One of the most popular offers that has emerged is Faller Insurance. But what is it? How does it work? What are the ins and outs of the deal and why is it a good thing to take bookies up on? Hopefully I’ll be able to answer all of those questions and more on this page, putting you in a decent position to know what you’re looking for when you go to place a bet on the gee-gees.
What Is Faller Insurance?
Sometimes when it comes to placing a wager you’ll look at an offer or type of bet and wonder what on earth it means. Other times an offer is somewhat self-explanatory, with the title telling you pretty much everything you need to know. This is one of those times.
Faller Insurance is an offer whereby a bookmaker refunds your stake to you if the horse that you’ve bet on falls or does something similar to rule it out of the race, such as unseats its rider or is brought down by another horse. The stake may be refunded to you as bonus funds, a free bet or (rarely) as cash, but the general rule of thumb is that if your horse doesn’t finish the race because it falls you’ll get your bet back one way or another.
One thing that seems obvious but that didn’t occur to me the first time I found out about Faller Insurance is the fact that it tends to only apply to the jump race season. In the flat season bookies tend to replace this offer with one that sees your money returned to you if your horse is beaten by a head or length, but as always with such things that varies from bookmaker to bookmaker, with all of them offering slightly different things.
Common Faller Insurance Terms
Most bookmakers offer you Faller Insurance for if your horse falls, unseats its jockey or is brought down. That’s great and if you’re a fan of jump racing season then you’ll know the agony of seeing your horse fall and your money fall down with it. This is a way to mitigate your pain and give you a chance to have another go.
One thing you should be aware of is that your horse has to start the race for this kind of insurance to kick in. If the horse you have bet on doesn’t make it to starter’s orders then the Fallers Insurance won’t apply.

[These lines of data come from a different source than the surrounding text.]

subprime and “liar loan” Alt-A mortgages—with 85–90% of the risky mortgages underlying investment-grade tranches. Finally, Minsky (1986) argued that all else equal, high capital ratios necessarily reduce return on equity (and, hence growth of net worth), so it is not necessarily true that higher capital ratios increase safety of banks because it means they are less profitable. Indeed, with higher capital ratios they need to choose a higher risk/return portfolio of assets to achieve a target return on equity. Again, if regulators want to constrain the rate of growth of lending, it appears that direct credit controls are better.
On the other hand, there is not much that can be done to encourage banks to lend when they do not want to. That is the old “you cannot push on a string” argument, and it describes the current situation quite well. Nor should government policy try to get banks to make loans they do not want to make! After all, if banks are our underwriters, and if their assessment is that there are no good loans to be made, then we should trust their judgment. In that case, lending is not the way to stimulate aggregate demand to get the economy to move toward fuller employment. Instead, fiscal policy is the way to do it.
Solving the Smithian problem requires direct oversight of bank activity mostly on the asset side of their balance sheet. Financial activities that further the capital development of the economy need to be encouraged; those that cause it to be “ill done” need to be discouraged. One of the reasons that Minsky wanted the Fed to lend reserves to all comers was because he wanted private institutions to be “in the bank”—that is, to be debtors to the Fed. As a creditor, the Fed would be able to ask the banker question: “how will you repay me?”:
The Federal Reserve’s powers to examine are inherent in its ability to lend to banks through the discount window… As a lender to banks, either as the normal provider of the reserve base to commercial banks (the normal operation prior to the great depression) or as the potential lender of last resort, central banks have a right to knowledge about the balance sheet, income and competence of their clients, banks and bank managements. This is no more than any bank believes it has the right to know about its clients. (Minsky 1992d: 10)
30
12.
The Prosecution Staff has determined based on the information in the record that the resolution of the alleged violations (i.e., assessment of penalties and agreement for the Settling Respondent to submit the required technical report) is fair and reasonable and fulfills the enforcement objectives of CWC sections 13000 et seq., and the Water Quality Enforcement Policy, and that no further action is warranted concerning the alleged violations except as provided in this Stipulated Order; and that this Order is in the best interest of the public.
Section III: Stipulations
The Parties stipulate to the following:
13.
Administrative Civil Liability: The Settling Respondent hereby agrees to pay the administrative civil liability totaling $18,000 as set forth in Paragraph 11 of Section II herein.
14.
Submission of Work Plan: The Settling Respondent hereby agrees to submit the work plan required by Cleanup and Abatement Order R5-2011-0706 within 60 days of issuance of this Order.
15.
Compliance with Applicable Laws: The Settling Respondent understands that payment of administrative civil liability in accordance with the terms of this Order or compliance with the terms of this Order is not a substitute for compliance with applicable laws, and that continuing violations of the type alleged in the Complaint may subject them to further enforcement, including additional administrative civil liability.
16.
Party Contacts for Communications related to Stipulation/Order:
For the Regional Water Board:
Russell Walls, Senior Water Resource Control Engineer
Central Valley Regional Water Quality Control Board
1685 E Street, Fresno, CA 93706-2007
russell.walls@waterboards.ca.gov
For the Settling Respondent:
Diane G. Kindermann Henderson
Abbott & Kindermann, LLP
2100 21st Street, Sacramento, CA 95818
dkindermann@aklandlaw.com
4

The same is true if it is withdrawn from the race.
One key thing you’ll want to consider is whether your stake is returned to you as a free bet, bonus funds or as real cash. A free bet is common practice, though sometimes bookies will try to give themselves an edge over their competitors by simply refunding your initial stake straight back into your main wallet.
More often than not Fallers Insurance applies to Win bets or the Win part of Each Way wagers. Again, this can differ between bookmakers so it’s worth asking the question before you decide whether or not to place your bet with one bookie over another. You can also have insurance on a different number of horses depending on how many are in the race.
Not all jump races are covered by Fallers Insurance, with some bookies offering it on selected races or meetings. Other have tie-ins with the likes of ITV and offer it for the races that are live on the TV. Therefore make sure you have a look not only at which bookies are offering it but also which races they’re offering it on. You might be able to mix and match with different companies if you’re betting on several races.
The final thing I’ll mention is stakes and odds. Have a little look to see if there are minimum or maximum stake limits combined with the Faller Insurance offer, usually this is capped at £25. Some bookies have a minimum bet of £5 or £10 so beware of this too.
Is Faller Insurance Good Value?
One question you might be asking yourself is whether or not Fallers Insurance is actually good value. After all, if horses don’t actually fall or unseat their riders that often then what’s the point in taking out protection against it happening?
It’s a very fair question to ask. In 2008 The Guardian ran a piece talking about the top jockeys and the number of falls they have. Over two years Ruby Walsh had issues in 7.4% of his races. Tony McCoy, meanwhile, fell or was unseated in 3.7% of the 567 rides he had. Tom O’Brien fell or was unseated 49 times in total, whilst Mick Fitzgerald had the fewest but still had issues in eight races.
In other words, it varies from jockey to jockey but it definitely happens and no jockey during that two year period went without either falling or being unseated. If you’re really puzzled by value then maybe monitor some races for a couple of weeks and see what happens.